In how many lines of the items below does the word "says" appear? Answer with the number alone.

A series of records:
— Start —
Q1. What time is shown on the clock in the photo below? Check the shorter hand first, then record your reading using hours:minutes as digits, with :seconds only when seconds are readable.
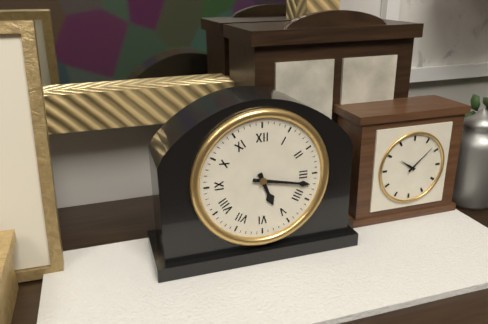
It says 5:17
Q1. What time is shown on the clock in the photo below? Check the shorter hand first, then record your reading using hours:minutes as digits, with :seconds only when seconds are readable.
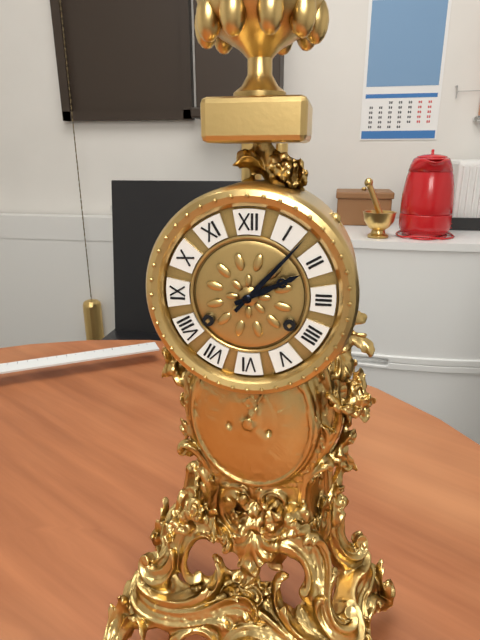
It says 2:07
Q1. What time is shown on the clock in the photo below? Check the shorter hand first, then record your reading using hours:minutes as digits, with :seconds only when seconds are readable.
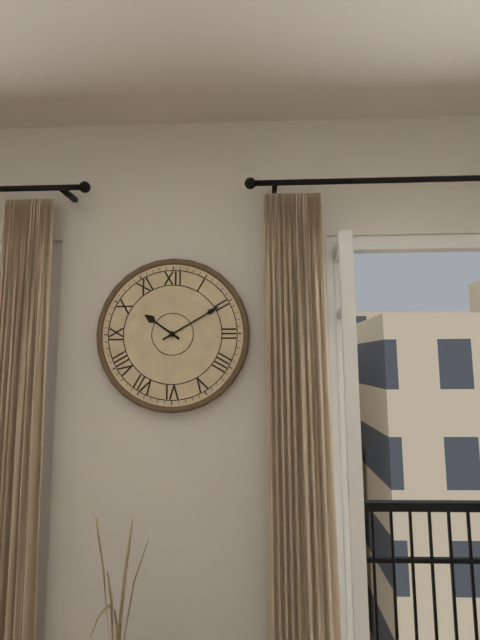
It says 10:10
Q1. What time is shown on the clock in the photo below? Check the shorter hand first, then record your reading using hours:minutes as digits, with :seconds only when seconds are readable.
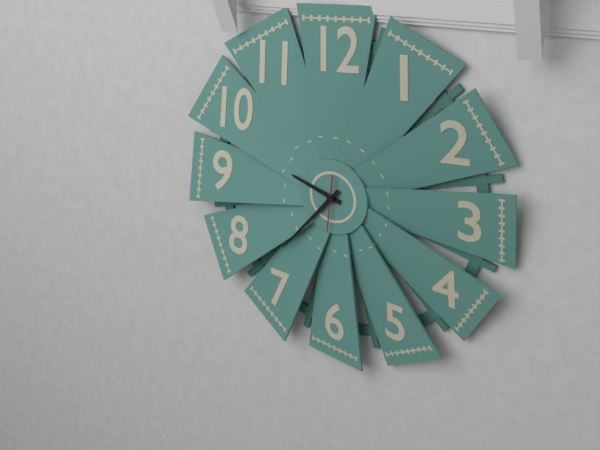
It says 9:37
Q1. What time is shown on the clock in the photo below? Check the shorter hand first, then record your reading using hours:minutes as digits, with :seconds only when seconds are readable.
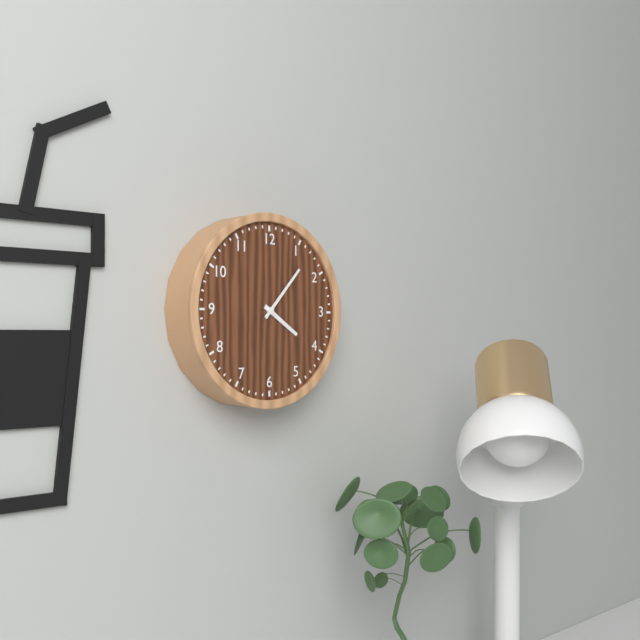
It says 4:07
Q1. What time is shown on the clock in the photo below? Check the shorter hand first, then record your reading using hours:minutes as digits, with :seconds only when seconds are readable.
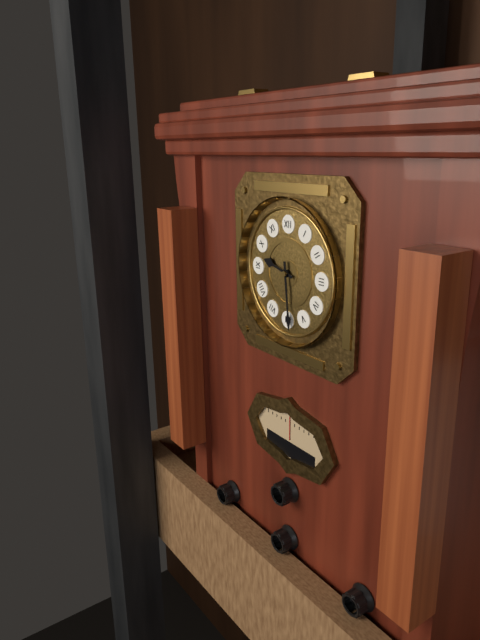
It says 9:29
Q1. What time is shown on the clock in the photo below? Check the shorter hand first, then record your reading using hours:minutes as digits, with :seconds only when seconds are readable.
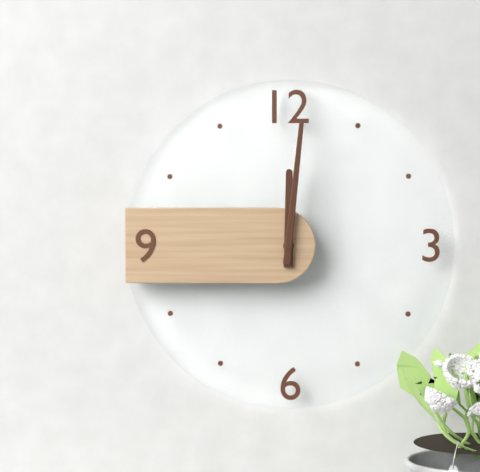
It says 12:01
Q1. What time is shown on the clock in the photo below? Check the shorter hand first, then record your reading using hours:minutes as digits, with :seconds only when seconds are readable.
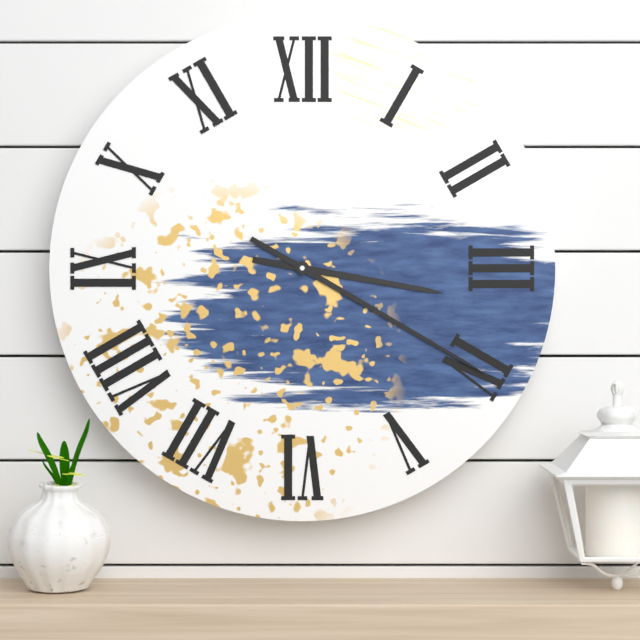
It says 3:20
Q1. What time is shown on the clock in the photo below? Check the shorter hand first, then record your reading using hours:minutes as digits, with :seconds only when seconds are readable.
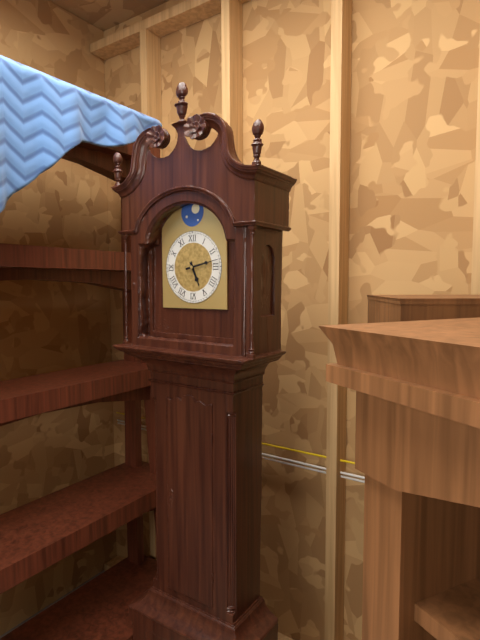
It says 5:13
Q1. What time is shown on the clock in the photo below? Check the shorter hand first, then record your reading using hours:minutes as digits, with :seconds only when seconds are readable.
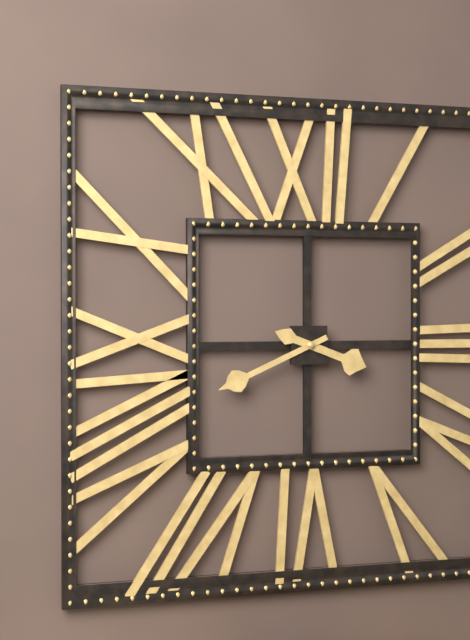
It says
— End —
EXERCISE RESULT ->
10